Verdi delights at Tanglewood July 27, 2014
Article by Dave Read
When I organized my Tanglewood calendar, the chief reason I selected this program was because it featured the Tanglewood Festival Chorus (TFC), which I have come to know and enjoy by way of their annual appearance on the season finale program of Beethoven’s Symphony No. 9. And so the TFC is associated with the solemn feelings engendered by that work, all that heavy stuff about eternal brotherhood.
But instead of getting a profundity fix today, a giant glowing happy face got slapped on my soul! You would think something called Va, pensiero (Chorus of the Hebrew Slaves) would be doleful, melancholy, yet it had the opposite effect on me. Preceded by the Overture to Nabucco, which includes melodies from it, Va, pensiero was as thoroughly satisfying as any musical performance I’ve attended. Whatever Giuseppe Verdi (1813-1901) was intending to convey, joy was what I felt.
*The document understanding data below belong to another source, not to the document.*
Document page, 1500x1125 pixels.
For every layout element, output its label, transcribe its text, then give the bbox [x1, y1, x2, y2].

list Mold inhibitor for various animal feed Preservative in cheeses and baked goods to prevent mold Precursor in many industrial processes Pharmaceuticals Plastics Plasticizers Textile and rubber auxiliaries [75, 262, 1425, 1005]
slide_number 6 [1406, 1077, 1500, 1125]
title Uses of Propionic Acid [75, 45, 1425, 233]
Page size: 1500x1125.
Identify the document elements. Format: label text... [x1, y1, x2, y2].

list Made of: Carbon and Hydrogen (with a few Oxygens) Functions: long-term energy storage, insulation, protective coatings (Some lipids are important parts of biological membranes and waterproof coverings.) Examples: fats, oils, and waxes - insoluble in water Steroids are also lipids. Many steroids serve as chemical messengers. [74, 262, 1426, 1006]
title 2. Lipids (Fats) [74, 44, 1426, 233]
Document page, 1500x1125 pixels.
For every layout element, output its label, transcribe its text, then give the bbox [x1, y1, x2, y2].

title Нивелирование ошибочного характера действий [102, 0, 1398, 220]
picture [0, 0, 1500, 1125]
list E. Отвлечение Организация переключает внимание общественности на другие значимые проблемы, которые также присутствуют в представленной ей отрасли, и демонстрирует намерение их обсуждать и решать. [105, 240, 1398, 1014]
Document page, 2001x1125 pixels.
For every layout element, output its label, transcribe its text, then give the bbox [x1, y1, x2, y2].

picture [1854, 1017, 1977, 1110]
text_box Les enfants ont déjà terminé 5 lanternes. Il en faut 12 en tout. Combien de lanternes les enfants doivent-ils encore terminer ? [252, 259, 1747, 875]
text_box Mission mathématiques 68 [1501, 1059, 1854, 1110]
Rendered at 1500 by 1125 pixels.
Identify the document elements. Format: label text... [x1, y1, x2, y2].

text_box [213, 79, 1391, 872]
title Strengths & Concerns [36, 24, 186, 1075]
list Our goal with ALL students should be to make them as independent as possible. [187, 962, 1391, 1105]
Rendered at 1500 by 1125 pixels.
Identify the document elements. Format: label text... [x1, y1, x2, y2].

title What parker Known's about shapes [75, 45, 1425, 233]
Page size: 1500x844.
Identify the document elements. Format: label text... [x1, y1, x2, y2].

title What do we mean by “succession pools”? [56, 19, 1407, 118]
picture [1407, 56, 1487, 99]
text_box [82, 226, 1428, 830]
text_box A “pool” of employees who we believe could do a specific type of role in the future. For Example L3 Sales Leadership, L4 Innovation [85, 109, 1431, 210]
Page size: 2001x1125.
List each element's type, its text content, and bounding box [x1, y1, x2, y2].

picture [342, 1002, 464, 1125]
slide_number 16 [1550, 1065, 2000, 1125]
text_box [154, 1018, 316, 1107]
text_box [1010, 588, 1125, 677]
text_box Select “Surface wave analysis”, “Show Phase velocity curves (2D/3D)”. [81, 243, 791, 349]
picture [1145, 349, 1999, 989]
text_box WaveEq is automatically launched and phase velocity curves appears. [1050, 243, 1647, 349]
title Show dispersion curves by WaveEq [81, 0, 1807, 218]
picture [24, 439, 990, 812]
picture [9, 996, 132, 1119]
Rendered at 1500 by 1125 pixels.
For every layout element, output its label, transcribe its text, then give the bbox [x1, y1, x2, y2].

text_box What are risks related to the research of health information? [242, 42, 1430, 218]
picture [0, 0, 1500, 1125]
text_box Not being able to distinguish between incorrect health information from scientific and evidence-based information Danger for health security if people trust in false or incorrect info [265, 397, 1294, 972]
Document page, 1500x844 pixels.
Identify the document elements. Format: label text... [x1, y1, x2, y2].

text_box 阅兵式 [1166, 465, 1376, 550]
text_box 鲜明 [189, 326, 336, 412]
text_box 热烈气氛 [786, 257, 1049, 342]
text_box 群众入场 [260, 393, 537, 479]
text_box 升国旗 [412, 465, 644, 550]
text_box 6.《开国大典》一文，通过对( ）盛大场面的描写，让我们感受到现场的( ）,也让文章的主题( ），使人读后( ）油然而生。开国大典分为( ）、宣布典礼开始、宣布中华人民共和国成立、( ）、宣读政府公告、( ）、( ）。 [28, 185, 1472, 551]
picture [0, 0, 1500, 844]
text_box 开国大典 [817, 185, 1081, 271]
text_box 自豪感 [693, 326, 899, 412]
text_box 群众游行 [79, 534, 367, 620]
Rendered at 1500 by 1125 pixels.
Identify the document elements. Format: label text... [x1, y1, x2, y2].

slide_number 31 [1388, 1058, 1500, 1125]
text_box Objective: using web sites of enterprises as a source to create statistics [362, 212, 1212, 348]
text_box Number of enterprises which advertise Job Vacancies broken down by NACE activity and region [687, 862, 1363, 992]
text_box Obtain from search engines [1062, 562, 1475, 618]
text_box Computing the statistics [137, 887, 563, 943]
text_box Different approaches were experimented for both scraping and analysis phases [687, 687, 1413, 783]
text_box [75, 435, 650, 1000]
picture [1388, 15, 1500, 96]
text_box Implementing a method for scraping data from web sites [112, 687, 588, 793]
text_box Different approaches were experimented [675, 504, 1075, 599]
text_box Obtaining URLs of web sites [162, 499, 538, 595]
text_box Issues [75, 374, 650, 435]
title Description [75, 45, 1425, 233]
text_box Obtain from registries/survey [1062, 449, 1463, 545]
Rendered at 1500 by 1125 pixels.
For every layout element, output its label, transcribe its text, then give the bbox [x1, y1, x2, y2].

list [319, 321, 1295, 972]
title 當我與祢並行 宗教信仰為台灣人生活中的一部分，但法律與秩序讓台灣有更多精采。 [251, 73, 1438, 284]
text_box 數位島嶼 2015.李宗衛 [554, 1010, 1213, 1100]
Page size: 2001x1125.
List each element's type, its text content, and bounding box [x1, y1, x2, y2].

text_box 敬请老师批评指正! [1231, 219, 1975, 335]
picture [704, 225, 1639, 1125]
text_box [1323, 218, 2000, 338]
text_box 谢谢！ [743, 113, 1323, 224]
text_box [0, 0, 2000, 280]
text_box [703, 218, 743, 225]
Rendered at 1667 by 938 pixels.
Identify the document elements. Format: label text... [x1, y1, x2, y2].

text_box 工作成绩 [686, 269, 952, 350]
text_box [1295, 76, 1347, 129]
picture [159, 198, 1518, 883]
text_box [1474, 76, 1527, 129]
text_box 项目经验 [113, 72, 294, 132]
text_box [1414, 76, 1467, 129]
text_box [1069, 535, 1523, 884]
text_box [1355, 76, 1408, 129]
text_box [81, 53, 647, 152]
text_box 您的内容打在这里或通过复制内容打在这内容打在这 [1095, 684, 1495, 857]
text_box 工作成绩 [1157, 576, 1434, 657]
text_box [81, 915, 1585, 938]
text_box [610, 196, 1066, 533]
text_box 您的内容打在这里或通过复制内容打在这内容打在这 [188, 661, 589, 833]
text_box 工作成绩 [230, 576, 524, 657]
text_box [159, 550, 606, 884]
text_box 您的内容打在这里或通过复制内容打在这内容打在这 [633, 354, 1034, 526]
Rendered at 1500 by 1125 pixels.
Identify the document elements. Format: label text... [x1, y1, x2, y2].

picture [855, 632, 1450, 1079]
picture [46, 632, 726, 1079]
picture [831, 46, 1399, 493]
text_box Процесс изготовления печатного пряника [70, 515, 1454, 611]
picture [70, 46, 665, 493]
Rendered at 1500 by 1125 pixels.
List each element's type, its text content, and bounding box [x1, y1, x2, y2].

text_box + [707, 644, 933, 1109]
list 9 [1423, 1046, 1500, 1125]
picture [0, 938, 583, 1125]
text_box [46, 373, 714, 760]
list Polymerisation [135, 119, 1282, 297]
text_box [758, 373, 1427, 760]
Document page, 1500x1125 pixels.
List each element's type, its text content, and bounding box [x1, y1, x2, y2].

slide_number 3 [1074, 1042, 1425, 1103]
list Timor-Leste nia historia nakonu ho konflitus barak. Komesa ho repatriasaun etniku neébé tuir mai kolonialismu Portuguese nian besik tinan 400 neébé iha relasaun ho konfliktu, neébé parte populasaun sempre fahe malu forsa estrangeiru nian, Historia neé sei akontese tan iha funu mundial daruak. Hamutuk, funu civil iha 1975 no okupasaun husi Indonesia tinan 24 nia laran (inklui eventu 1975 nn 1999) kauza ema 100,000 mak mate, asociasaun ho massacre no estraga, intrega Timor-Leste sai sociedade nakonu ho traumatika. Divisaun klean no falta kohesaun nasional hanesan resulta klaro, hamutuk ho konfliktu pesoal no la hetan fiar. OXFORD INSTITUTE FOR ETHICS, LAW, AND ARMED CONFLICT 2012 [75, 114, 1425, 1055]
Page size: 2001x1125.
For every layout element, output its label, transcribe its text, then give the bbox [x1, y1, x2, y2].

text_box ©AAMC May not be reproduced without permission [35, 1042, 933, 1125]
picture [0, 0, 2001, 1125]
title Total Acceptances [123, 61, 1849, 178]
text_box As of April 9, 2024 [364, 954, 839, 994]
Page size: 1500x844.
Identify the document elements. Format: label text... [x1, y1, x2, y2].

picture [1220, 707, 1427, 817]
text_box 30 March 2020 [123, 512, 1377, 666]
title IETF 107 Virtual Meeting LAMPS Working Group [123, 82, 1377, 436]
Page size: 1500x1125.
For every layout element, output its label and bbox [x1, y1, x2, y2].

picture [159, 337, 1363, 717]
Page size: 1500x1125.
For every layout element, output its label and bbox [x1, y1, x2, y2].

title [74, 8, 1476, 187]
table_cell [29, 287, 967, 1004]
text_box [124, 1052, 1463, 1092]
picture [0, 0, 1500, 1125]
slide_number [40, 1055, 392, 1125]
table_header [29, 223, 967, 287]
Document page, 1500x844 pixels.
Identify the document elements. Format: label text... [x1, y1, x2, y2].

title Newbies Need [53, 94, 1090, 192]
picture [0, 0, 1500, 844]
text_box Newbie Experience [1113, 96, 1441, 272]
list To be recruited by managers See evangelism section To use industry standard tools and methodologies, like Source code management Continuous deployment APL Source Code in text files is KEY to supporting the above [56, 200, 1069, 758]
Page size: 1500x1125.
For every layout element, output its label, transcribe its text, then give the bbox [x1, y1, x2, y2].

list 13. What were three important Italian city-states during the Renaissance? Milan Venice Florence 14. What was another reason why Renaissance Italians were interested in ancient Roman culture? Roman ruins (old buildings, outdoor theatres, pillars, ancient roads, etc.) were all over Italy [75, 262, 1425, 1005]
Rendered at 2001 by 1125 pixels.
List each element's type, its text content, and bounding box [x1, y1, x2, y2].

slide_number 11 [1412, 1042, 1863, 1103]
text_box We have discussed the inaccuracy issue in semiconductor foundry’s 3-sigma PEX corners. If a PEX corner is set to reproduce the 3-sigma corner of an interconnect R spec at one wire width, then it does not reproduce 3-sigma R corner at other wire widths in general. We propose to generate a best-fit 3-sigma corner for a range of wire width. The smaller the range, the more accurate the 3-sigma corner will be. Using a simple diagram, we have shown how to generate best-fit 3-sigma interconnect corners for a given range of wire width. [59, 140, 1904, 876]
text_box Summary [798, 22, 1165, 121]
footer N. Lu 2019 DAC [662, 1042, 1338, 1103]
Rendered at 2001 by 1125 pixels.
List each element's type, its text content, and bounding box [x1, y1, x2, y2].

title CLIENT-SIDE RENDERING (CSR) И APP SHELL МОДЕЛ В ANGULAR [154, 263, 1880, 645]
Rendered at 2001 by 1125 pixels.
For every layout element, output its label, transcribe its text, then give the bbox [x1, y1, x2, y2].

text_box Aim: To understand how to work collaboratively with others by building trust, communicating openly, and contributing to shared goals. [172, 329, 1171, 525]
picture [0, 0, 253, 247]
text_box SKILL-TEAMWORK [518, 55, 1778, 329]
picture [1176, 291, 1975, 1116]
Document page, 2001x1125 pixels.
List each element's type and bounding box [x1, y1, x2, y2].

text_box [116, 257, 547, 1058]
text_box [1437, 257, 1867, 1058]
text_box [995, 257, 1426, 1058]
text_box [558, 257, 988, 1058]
This performance had such an immediate and sustained effect on me that I began to suspect that I had heard it over and over a lifetime ago, as if Joy had been inculcated while these melodies looped – had been embedded in me like treachery had been in the Manchurian candidate!
Triumphal Scene (Act II, scene 2) from Aida
Of course what followed was more of the same, the Triumphal Scene (Act II, scene 2) from Aida which Verdi composed some thirty years later. If I hadn’t just heard Va, pensiero, I may well have had a similarly ecstatic response to these selections from Aida. As it happened, a wonderful afternoon just got even better. Representing less than one-fifth of Aida, the Triumphal Scene nevertheless delivers a full measure of enjoyment, and even in today’s concert setting, was visually appealing, trios of trumpeters flanking the orchestra.
Conductor Jacques Lacombe and pianist Gabriela Montero
Opening the program, which was conducted by Canadian Jacques Lacombe in his BSO and Tanglewood debuts, Rachmaninoff’s Piano Concerto No. 2, with soloist Venezuelan-American pianist Gabriela Montero. Marked by familiar melodies, we listened to it while the strolling the lawn, the better to enjoy the singular Tanglewood experience.